Fokus utama pembahasan adalah mengenai peningkatan kerja sama antarnegara dalam konteks menjaga stabilitas keamanan kawasan. Kerja sama ini mencakup berbagai dimensi keamanan non-tradisional maupun tradisional.

Salah satu poin krusial yang diangkat adalah peran Badan Intelijen Negara (BIN) dalam memperkuat kemitraan strategis tersebut.
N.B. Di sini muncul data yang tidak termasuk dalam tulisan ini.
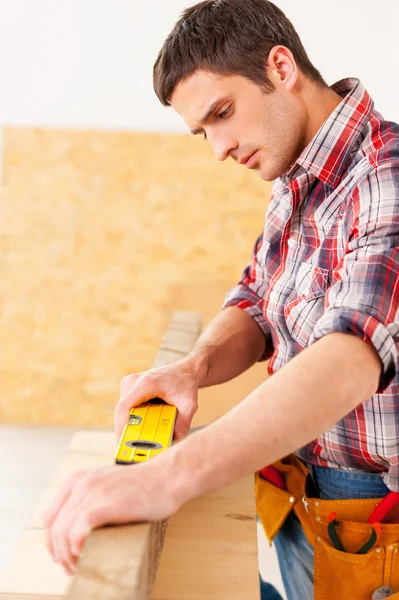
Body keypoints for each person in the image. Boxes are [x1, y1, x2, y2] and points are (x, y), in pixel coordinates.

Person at [42, 1, 399, 598]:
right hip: (300, 494)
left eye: (222, 113)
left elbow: (349, 355)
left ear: (281, 67)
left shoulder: (387, 175)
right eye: (202, 131)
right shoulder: (295, 176)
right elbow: (257, 300)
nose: (219, 148)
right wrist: (192, 368)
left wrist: (167, 478)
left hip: (376, 522)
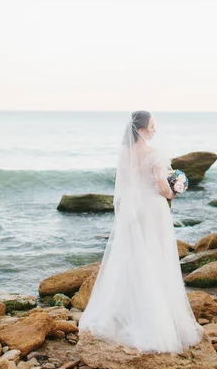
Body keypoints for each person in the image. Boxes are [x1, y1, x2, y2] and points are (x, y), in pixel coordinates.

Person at [78, 110, 204, 354]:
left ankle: (128, 312)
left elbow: (126, 182)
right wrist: (175, 191)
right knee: (157, 257)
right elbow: (160, 186)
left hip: (132, 209)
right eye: (152, 125)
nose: (155, 129)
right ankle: (157, 321)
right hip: (153, 209)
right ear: (143, 129)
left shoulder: (124, 152)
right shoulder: (154, 153)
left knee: (134, 257)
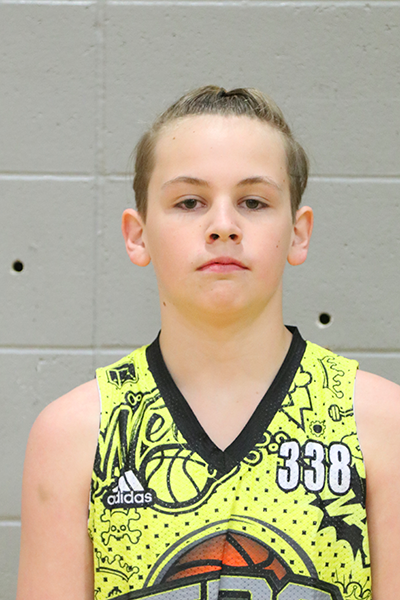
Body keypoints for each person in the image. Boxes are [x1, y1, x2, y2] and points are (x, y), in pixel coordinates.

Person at [17, 86, 400, 600]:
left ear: (298, 233)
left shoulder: (380, 424)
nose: (223, 226)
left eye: (253, 202)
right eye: (189, 202)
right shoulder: (75, 435)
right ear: (138, 235)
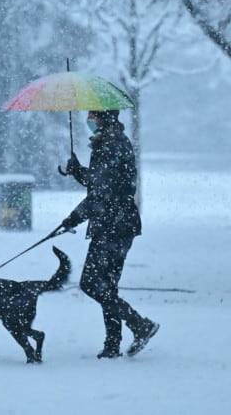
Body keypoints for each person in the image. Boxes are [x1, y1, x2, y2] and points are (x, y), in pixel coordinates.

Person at [61, 110, 159, 358]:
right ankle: (112, 344)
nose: (89, 120)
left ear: (104, 118)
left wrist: (73, 218)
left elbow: (101, 194)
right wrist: (78, 171)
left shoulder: (109, 145)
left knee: (91, 284)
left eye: (93, 115)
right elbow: (102, 183)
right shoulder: (114, 142)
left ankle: (140, 325)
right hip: (120, 223)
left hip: (112, 225)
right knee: (107, 286)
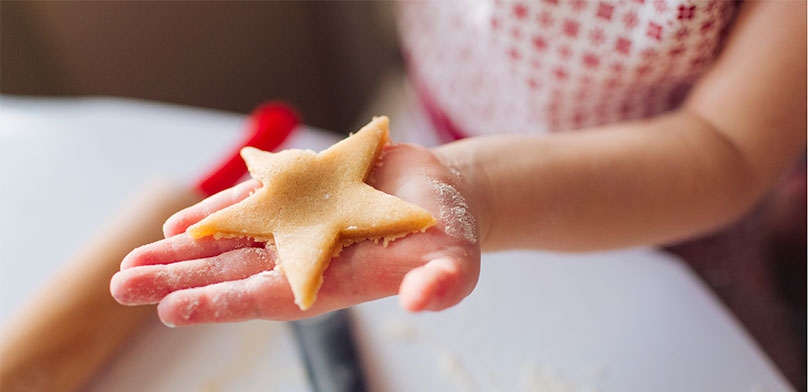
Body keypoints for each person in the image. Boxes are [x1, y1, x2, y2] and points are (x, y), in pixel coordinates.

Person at [110, 0, 805, 328]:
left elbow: (725, 147)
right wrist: (449, 174)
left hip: (660, 219)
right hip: (426, 147)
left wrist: (476, 187)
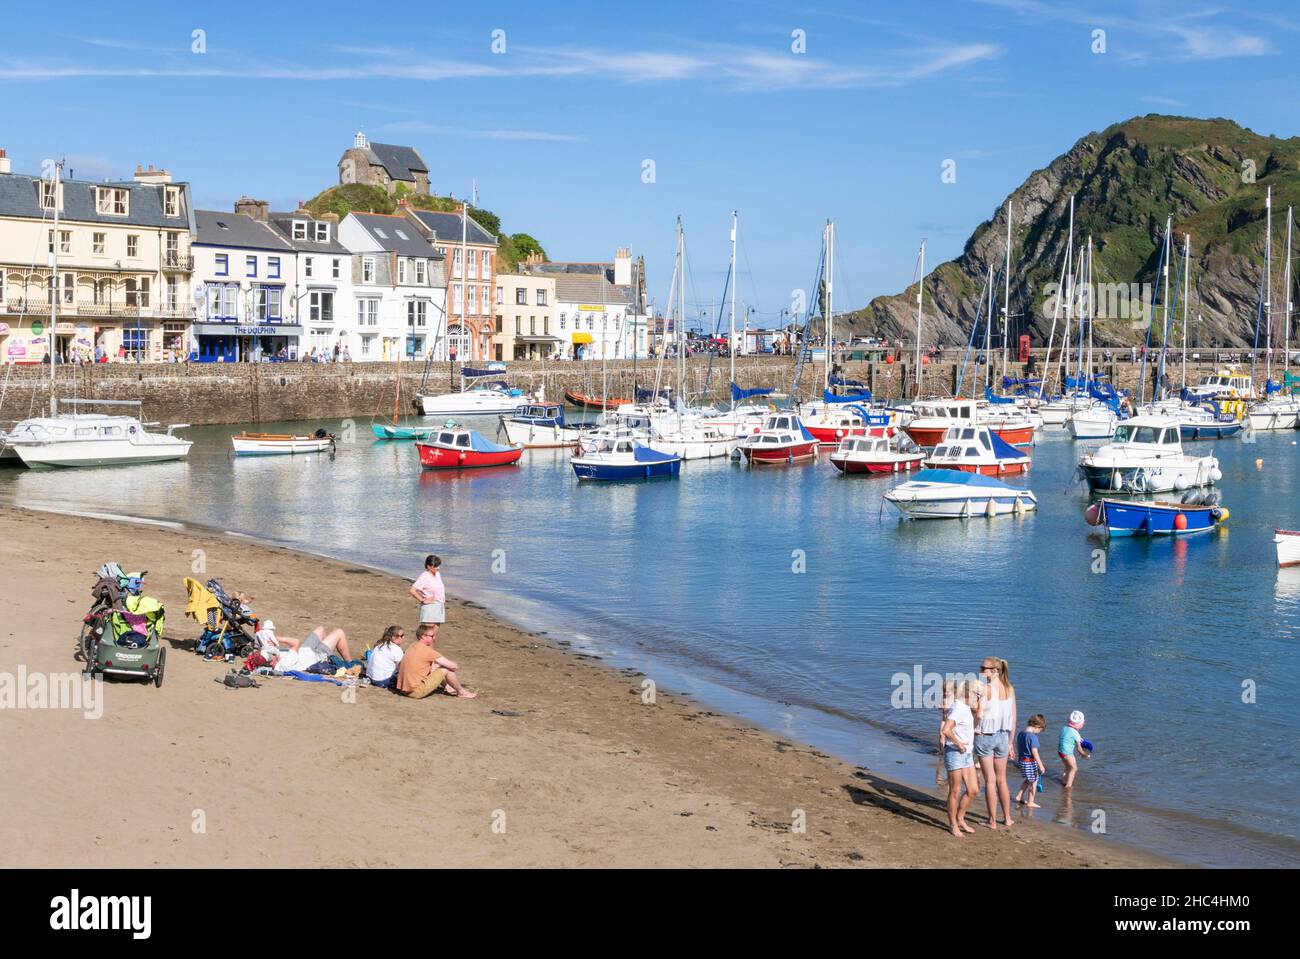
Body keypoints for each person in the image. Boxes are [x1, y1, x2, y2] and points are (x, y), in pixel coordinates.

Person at [974, 657, 1016, 829]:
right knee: (1002, 780)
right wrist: (1011, 741)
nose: (981, 670)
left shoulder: (985, 689)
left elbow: (978, 714)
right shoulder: (1009, 688)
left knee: (990, 781)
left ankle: (992, 820)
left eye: (984, 668)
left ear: (995, 670)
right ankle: (1007, 818)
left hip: (986, 736)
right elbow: (1013, 718)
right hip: (1003, 737)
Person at [395, 623, 475, 699]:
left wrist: (436, 665)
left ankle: (448, 687)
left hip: (403, 689)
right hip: (414, 692)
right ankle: (461, 692)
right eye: (432, 636)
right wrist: (444, 664)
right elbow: (454, 667)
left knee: (434, 665)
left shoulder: (412, 645)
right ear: (423, 636)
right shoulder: (428, 651)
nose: (434, 638)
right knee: (445, 669)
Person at [940, 679, 978, 838]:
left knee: (973, 790)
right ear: (970, 693)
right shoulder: (958, 708)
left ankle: (960, 818)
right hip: (955, 753)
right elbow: (946, 730)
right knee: (955, 790)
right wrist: (959, 744)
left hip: (967, 754)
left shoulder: (965, 707)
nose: (980, 698)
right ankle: (953, 825)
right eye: (979, 695)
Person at [269, 626, 353, 672]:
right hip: (316, 656)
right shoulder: (284, 664)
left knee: (321, 629)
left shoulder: (273, 659)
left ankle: (329, 654)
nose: (273, 652)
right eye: (272, 655)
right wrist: (275, 638)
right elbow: (296, 642)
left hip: (305, 649)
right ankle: (351, 666)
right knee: (339, 632)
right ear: (272, 662)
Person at [1014, 714, 1047, 807]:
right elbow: (1035, 752)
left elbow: (1018, 746)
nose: (1039, 732)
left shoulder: (1021, 734)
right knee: (1034, 782)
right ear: (1037, 726)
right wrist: (1040, 765)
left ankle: (1019, 796)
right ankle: (1030, 802)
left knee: (1028, 780)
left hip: (1022, 761)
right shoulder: (1032, 737)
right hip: (1029, 762)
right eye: (1040, 730)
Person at [409, 555, 446, 626]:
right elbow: (412, 590)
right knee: (426, 634)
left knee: (433, 636)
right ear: (429, 566)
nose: (438, 568)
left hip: (439, 606)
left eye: (438, 566)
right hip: (430, 608)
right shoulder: (424, 576)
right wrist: (422, 600)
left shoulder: (437, 574)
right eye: (435, 566)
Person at [1059, 710, 1088, 788]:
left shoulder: (1064, 728)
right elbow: (1079, 749)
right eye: (1083, 723)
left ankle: (1064, 782)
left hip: (1061, 752)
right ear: (1079, 724)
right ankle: (1068, 786)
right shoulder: (1076, 733)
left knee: (1067, 767)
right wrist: (1084, 754)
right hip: (1068, 753)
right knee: (1074, 768)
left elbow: (1067, 737)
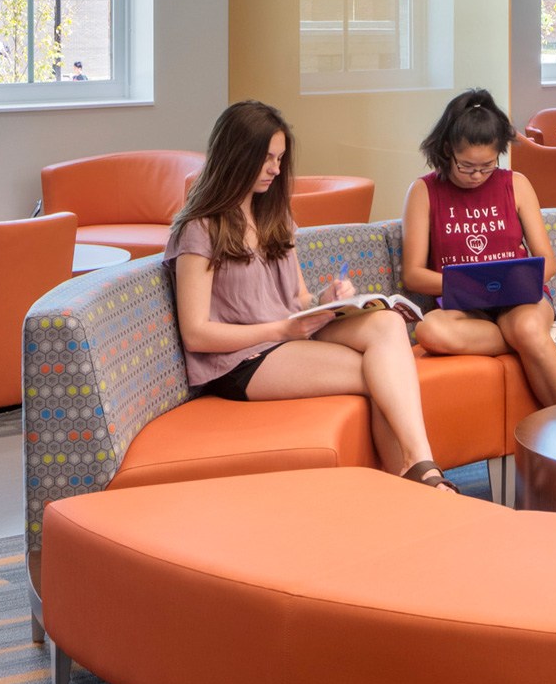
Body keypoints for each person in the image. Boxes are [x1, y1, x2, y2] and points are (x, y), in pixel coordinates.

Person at [166, 100, 457, 493]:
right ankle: (419, 478)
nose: (275, 169)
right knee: (383, 376)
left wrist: (329, 297)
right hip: (239, 361)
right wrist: (283, 328)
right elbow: (197, 334)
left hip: (289, 336)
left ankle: (419, 470)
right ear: (235, 156)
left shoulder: (274, 215)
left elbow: (299, 298)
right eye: (266, 158)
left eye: (280, 159)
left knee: (387, 323)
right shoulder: (200, 229)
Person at [405, 90, 556, 409]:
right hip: (463, 307)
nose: (476, 176)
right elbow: (413, 274)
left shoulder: (516, 184)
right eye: (467, 166)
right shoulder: (423, 191)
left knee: (526, 326)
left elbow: (548, 262)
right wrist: (466, 285)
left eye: (486, 166)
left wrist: (516, 282)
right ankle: (545, 337)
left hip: (520, 299)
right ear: (447, 151)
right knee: (430, 330)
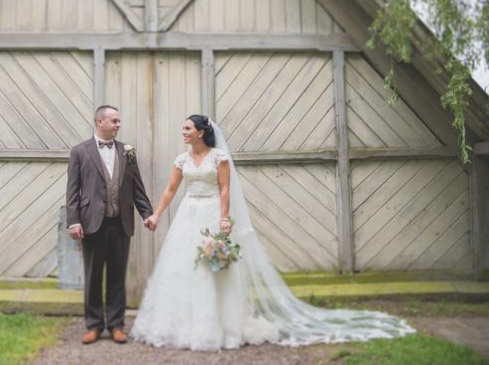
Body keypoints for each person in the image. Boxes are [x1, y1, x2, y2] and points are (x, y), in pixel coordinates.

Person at [131, 114, 414, 351]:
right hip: (188, 215)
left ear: (201, 132)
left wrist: (225, 219)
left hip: (212, 213)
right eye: (183, 128)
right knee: (183, 267)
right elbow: (170, 190)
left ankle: (221, 326)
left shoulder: (219, 157)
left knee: (213, 268)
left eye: (187, 128)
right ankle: (181, 324)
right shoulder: (181, 159)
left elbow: (225, 189)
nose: (183, 132)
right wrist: (156, 214)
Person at [66, 105, 155, 345]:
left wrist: (147, 213)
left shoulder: (128, 151)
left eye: (118, 121)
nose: (118, 125)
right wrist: (74, 221)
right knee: (93, 276)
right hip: (92, 224)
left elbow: (137, 187)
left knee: (117, 276)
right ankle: (94, 325)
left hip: (121, 223)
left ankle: (116, 325)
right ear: (100, 121)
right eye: (114, 121)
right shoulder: (79, 151)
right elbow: (72, 191)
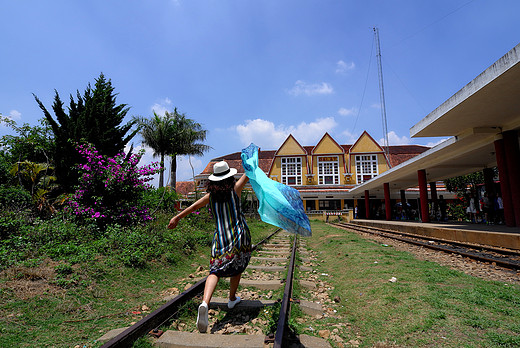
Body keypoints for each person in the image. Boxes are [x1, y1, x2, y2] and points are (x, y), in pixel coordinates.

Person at [167, 161, 252, 333]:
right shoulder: (235, 190)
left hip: (219, 239)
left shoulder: (210, 197)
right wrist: (252, 158)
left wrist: (177, 217)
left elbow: (193, 207)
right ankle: (232, 298)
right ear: (229, 177)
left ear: (212, 181)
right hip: (237, 236)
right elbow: (249, 172)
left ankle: (205, 302)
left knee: (215, 271)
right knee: (237, 267)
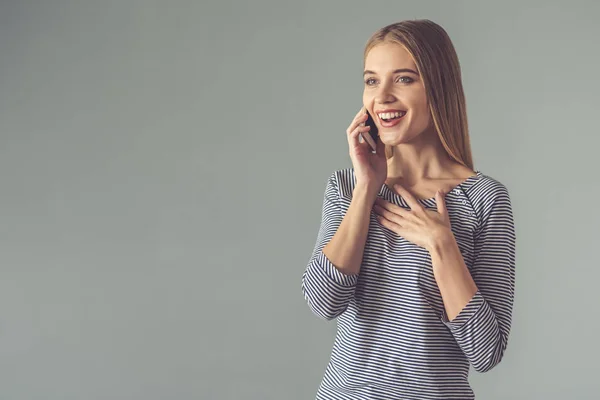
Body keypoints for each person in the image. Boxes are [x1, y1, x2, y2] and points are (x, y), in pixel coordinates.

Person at [301, 19, 516, 400]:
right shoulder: (347, 187)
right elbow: (323, 301)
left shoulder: (484, 199)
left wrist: (441, 244)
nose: (381, 97)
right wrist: (367, 187)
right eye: (371, 81)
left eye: (403, 79)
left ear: (438, 86)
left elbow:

BIN diharapkan menjadi garda terdepan dalam pertukaran informasi dan pencegahan ancaman bersama.

"Pertemuan yang berlangsung hangat tersebut membahas mengenai peningkatan kerja sama antarnegara dalam menjaga stabilitas keamanan kawasan," demikian keterangan yang diperoleh dari protokol kepresidenan.

Kunjungan level menteri keamanan ini menunjukkan betapa seriusnya Beijing dalam menjalin kemitraan strategis yang lebih dalam dengan Indonesia di bawah kepemimpinan baru.

Interaksi tingkat tinggi ini diharapkan dapat menghasilkan langkah-langkah konkret untuk menghadapi tantangan keamanan yang semakin kompleks di lingkup regional.